Run pytest -q in CI on every bundle template you ship. The test_dangling_placeholder_is_flagged case is the regression guard that matters most: it proves your pre-POST gate rejects the exact payload that would otherwise trigger an atomic rollback in production. For a real server round-trip, POST to the transaction endpoint and assert the response Bundle’s type is transaction-response and every entry’s response.status starts with 20.

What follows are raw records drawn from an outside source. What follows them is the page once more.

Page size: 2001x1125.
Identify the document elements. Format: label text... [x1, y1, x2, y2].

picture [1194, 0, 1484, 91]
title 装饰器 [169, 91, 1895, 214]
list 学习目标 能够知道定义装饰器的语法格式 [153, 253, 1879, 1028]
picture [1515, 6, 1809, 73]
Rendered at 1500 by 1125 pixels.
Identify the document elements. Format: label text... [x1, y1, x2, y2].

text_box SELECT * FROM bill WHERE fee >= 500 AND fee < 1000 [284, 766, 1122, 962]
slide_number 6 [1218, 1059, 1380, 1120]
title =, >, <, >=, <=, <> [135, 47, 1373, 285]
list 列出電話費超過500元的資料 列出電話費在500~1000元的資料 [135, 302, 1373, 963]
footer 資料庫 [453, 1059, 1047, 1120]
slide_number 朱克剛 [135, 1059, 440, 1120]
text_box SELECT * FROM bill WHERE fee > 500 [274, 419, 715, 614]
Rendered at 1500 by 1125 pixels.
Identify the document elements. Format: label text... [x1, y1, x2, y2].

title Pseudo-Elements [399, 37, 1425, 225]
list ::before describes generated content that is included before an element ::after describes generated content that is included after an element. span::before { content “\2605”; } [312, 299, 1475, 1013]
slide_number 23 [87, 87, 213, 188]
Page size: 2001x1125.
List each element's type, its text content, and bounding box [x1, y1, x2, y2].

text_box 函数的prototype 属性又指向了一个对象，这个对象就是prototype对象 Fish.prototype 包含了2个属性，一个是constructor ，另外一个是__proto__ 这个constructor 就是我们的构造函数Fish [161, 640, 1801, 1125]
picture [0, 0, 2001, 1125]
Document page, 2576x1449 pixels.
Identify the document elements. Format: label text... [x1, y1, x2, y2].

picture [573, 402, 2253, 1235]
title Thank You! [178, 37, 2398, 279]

Gotchas & compliance constraints

  • One unresolved reference fails the whole transaction. A transaction Bundle is atomic by spec: if any single reference cannot resolve, the server rolls back every write, so a dangling Observation.subject also discards the perfectly valid Patient beside it. This is a feature — it prevents orphaned clinical data — but it means a bad reference is never a partial success. Gate the reference graph before POST rather than reacting to a 400.
  • Circular references and conditional-reference ambiguity break resolution. Two entries whose placeholders reference each other cannot both be assigned first, and most servers reject the cycle; keep the reference direction acyclic (child points at parent). A conditional reference that matches zero resources errors (or triggers an unintended create), and one matching more than one resource is ambiguous and rejected with 412 Precondition Failed — so scope conditional queries to a truly unique key like a namespaced MRN, never a name or a date.
  • Partial writes are a clinical-integrity hazard, so audit the transaction as one unit. Because the transaction commits or rolls back atomically, your audit trail must record it as a single event keyed by one correlation ID — not per-entry. Logging a Patient create and its Observation create as independent events invites a reconciliation that “sees” an orphan that never actually persisted. Persist the transaction-response Bundle (with assigned IDs) alongside the correlation ID under immutable retention; that pairing is what satisfies HIPAA Security Rule audit-control requirements for the write as a whole.
Failure Trigger Guard
Atomic rollback Any dangling reference in the bundle Validate the reference graph before POST
412 ambiguous Conditional reference matches >1 resource Query on a unique namespaced identifier
Unintended create Conditional reference matches 0 resources Pair with ifNoneExist or fail explicitly
Orphan in audit log Per-entry audit of an atomic write Audit the transaction as one correlated unit

Getting the reference graph right depends on understanding how resources nest and point at one another in the first place — the containment and reference rules in the FHIR resource hierarchy are the model this validation enforces at write time, within the broader FHIR & HL7 v2 standards architecture.